“Why did you want this one?” She reached out and touched the small grouping of dots on the back of his right hand between his forefinger and his thumb. The touch made him want to grab her hand and hold on, but he pulled away and gripped the wheel instead.
“There are five dots. Five is the only odd, untouchable number . . . as far as we know,” he said, trying to ignore his reaction to her brief caress.
“Odd and untouchable?” she asked, not understanding.
“You know what odd numbers are. Five is odd, but it’s also untouchable—meaning it’s not the sum of any of the proper divisors of any positive integer.”
Bonnie stared at him blankly. “I could ask what an integer is, but I’m not sure that would help me understand what you just said.”
“Integers are the natural numbers—one, two, three, four, etc., as well as the negative of the natural numbers. Negative one, negative two, negative three, negative four, and so on. Zero is an integer too. Integers aren’t fractions or decimals or square roots,” he explained easily.
She nodded as if she understood. “Odd and untouchable. Is that what you are then, Finn?” He could tell she was trying to tease him, but he didn’t feel like laughing.
“In prison I wanted to be untouchable. I’ve always been odd.” His eyes shot to hers and then returned to the road. “But, yeah. I wanted to be different than the rest of the prison population, and I wanted to be left alone. Interestingly enough, eighty-eight is also an untouchable number.” He rubbed the double eights on his chest through his shirt.
“What was it like, the day you got out?” she asked suddenly.

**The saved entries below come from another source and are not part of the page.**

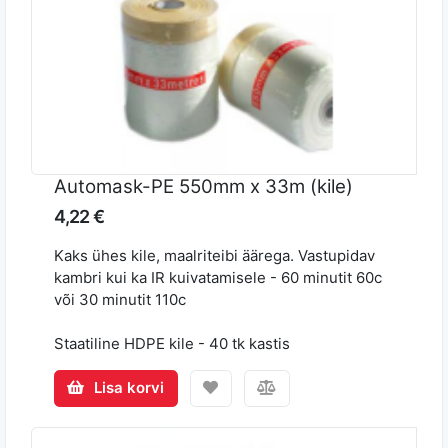
Automask-PE 550mm x 33m (kile)
4,22 €
Kaks ühes kile, maalriteibi äärega. Vastupidav
kambri kui ka IR kuivatamisele - 60 minutit 60c
või 30 minutit 110c
Staatiline HDPE kile - 40 tk kastis
Lisa korvi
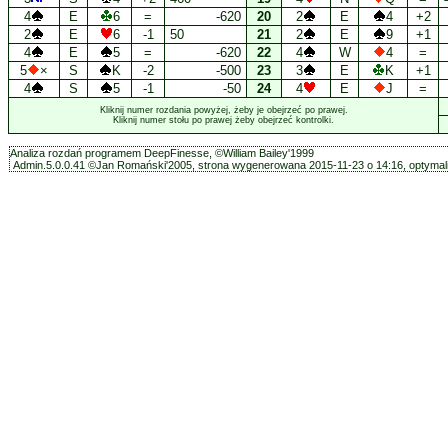
4
E
6
=
-620
20
2
E
4
+2
2
E
6
-1
50
21
2
E
9
+1
4
E
5
=
-620
22
4
W
4
=
5
×
S
K
-2
-500
23
3
E
K
+1
4
S
5
-1
-50
24
4
E
J
=
Kliknij numer rozdania powyżej, żeby je obejrzeć po prawej.
Kliknij numer stołu po prawej żeby obejrzeć kontrolki.
Analiza rozdań programem DeepFinesse, ©William Bailey'1999
Admin.5.0.0.41 ©Jan Romański'2005, strona wygenerowana 2015-11-23 o 14:16, optymali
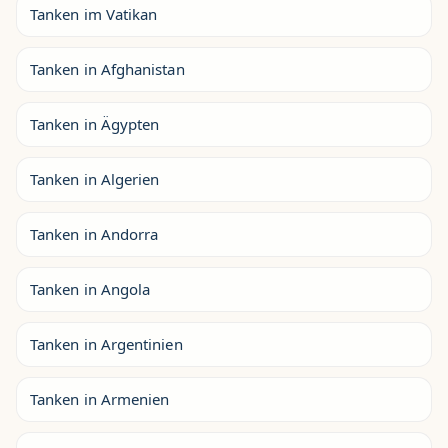
Tanken im Vatikan
Tanken in Afghanistan
Tanken in Ägypten
Tanken in Algerien
Tanken in Andorra
Tanken in Angola
Tanken in Argentinien
Tanken in Armenien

“Of prison?” Finn found he didn’t mind the personal questions as much as he’d minded her silence.
“Yeah.” Bonnie said nodding. Her dark eyes were probing, and her usually smiling mouth curved down at the edges.
“Terrifying.”
“Why?”
“It was almost as scary as the day I went in.”
Bonnie looked stunned and waited for him to continue.
“When you go in, everybody is counting the days ‘til they can get
out . . . if getting out is even an option. The strange thing is, the longer you’re in, the less you want to get out. It starts feeling safe. It starts feeling like the only option.
“One guy, five years older than me, had been in since he was seventeen too. Ten year sentence. He got out a few months before I did.” Finn looked over at Bonnie, making sure she got what he was about to say next. “But he was back before I was released. And he was relieved. Being out here, in the real world, living? It scared him shitless. He didn’t know how to be on his own. He didn’t have any skills. The world had left him behind, and he crawled back in his hole the only way he knew how—he hurt somebody, stole their wallet. Problem solved. And you know what? I felt sorry for the bastard. I understood his thought process. I didn’t like it, but I understood it.”
“I guess that makes sense.” Bonnie was nodding. “Being out here, in the real world, living? It is pretty scary. It makes me wonder what I’m running away from.”
It was Finn’s turn to wait. He didn’t get the similarities between the two at all. Super stardom and prison? Um, no. But she’d used his words exactly.
“But then I think about going back. And I get so sick I just want to find a . . . a . . .”
“A bridge?” Finn finished for her.
“Yeah,” Bonnie whispered, and Finn felt apprehension quiver in his gut. He studiously ignored it and resumed his own story.
“I promised myself I would be different. I promised myself I would not go back. But I won’t lie and say there weren’t times it would have been easier. It’s been almost two years since I got out. I can’t find a full time job. I can’t really blame people. I was in prison for five years. Easier to hire the guy who doesn’t have prison tats and a rap sheet.
“I lived in the basement of the house I grew up in because my mom had rented out the upstairs. She remarried while I was in Norfolk and moved to a nice house in Chelsea with her new husband. She said I could come live with her, but it would have caused problems in the relationship, and I didn’t want that. Plus, living with my mom wasn’t my idea of independence. So, I’ve lived in the basement and used a hot plate and a mini fridge for the last two years, sleeping on a mattress in the corner, lucky to have my own bathroom, lucky not to pay rent.”
“Doesn’t sound so bad,” Bonnie said, and she sounded wistful. The wistful tone made him angry. She had no idea what she was talking about.
“You say that because you have money to burn and a life most people dream about. I have worked every odd job I could. My mom lined some things up for me. Painting, fixing this, fixing that. I’m not half bad at fixing things. It’s a whole lot easier to fix things than it is to fix myself. But it wasn’t working, Bonnie. So when Cavaro, a guy I met in prison, called me and told me he had something for me in Vegas, I decided it was better than what I had going. His brother owns several casinos. I don’t know if there are mob ties. He told me my job will be to watch the tables. To watch the dealers. Follow the numbers. Nothing illegal, nothing shady.” Finn stopped talking and shook his head. He didn’t really know if it would involve anything shady or not, if he were being honest.
“So the numbers are saving you again, huh?” Bonnie said softly, and he remembered his confessions of the morning before.